Sometimes when he was down there, she left the light on so he could read. She never let him have paper when he was down there, and the only book she allowed him was The Bible, and he would never have dared to deface that. So he wrote on the walls instead, using ballpoint pens, pencils, crayons, marker pens, whatever he could smuggle down there without her knowing. She never went down there, so it was always his secret.

One day he when he was down there, he found a rusty old six-inch nail.  He hid it under his shirt and took it back to his room, where it is probably still hiding on the ledge above the door. Sometimes he would hold it in his hand, scribing circles in the air as he imagined gouging out her eyes. Or he’d imagine she was a vampire, screaming as he drove the metal spike through her heart, before he watched her shrivel to dust.

He remembers his twelfth birthday.

He returned home from school, did his jobs for the day, sat down at the kitchen table at precisely five o’clock, ate his tea and then did his homework. She didn’t make him go down there; she never punished him on his birthday. On his birthday he got to spend an extra hour or two in his bedroom.
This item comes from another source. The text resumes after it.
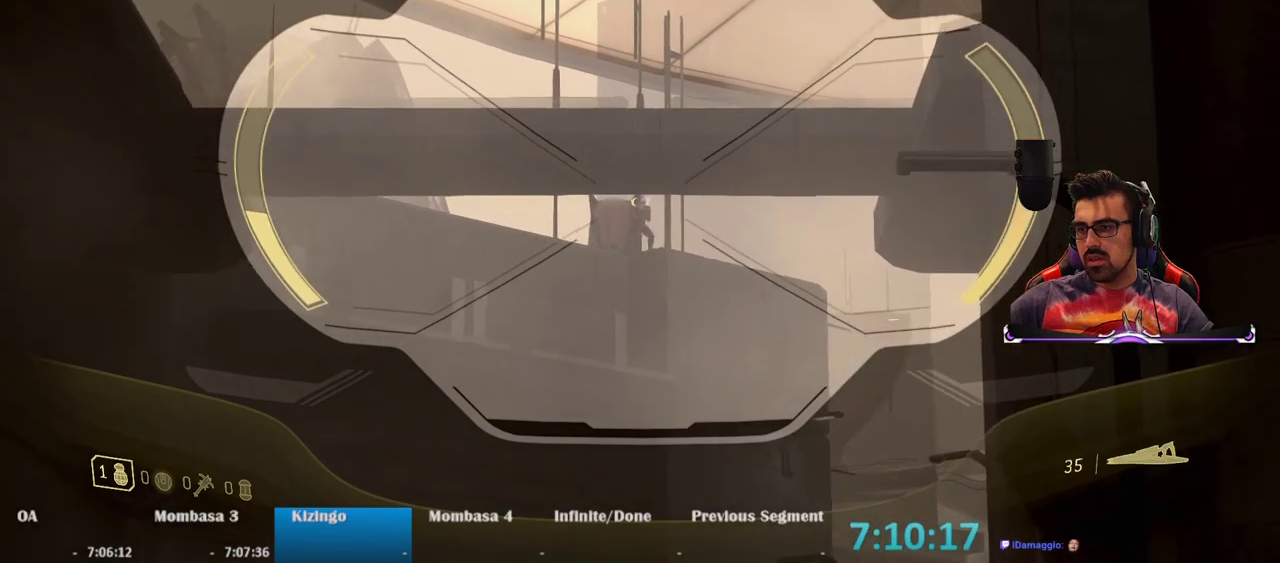
{"keys": [], "mouse": ["right"], "events": []}
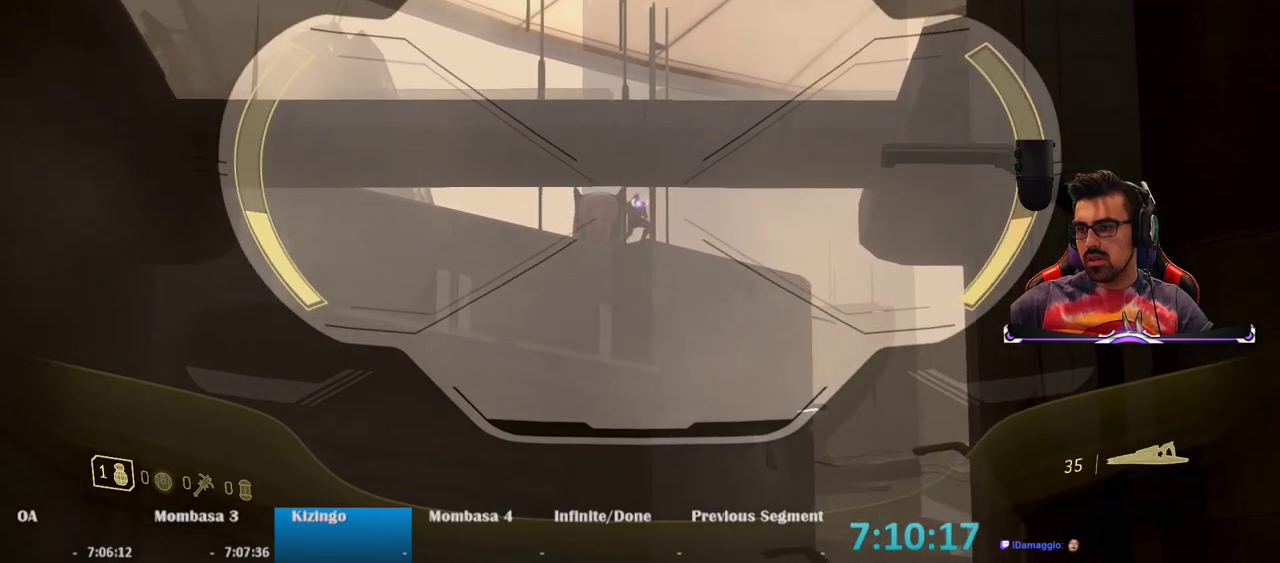
{"keys": [], "mouse": [], "events": [[17, "mouse_left", "down"], [100, "mouse_left", "up"], [300, "mouse_right", "up"]]}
After she had bolted the door, he used the nail to scratch a poem on the bedroom wall. He could have used a pen or pencil; it would have easier. But the slow process of precisely gouging the letters deep into the plaster was altogether more satisfying. He wanted it to be neat ­with no mistakes, and with only the moonlight for illumination – after his father left, he had only once dared to switch on the light after she locked the door and that had cost him a whole day down there – it took him several nights, and it had hurt. He still has the scar where the nail cut into his palm. Whenever he looks at the scar, he remembers what he wrote on the wall.

I’m an orphan

It’s not my fault

SHE made me like this

SHE made me an orphan

SHE don’t need to be dead for that

Dad is never here and it’s HER fault

He ran away from HER

SHE is supposed to be here

Not just HER body

But in HER head

SHE is always here but SHE is never here

SHE is meant to love me but SHE don’t

SHE wouldn’t lock me down there if she did

SHE hates me but I don’t care

I’m meant to love HER but I don’t

I hate HER

SHE should be DEAD

One day I’ll be bigger than HER and then

I WILL KILL HER

It won’t make no difference when SHE’s dead

I’m an orphan already 

She never knew it was there, hidden behind a poster, and though he knew she would never read it, it made him feel better. At the time it felt like the ultimate act of defiance.

Should have – could have – done it before

LATER

Should have – could have – done it before

He knows that was never possible. But today on his twenty-first birthday, the time has come. The house is his at last. His inheritance from the father he hardly knew. Soon, she will be the outsider; the stranger not welcome at his door.

Trembling with excitement, he takes another deep breath and a firm grip on the bell-pull. It is over two years since they last exchanged words and he expects their meeting to be brief; he will allow no room for her arguments.

Ringing the bell a second time; waits – a moment seems like hours. No reply.   Pulls again, shouting, ‘I know you’re in there.’

Pressing his face against the door.    He can’t see any movement – the small, richly coloured panes of antique glass are translucent, but not transparent – only the dark, silent shapes of the hall furniture. Large, imposing pieces, handed down the generations; all catalogued in his memory. The reception hall is a dark and dingy place when the sun is at the back of the house. It hasn’t always been. Originally, the room was illuminated from above by a large roof lantern. His grandfather had it covered over during the war and it was forgotten; he will restore it one day.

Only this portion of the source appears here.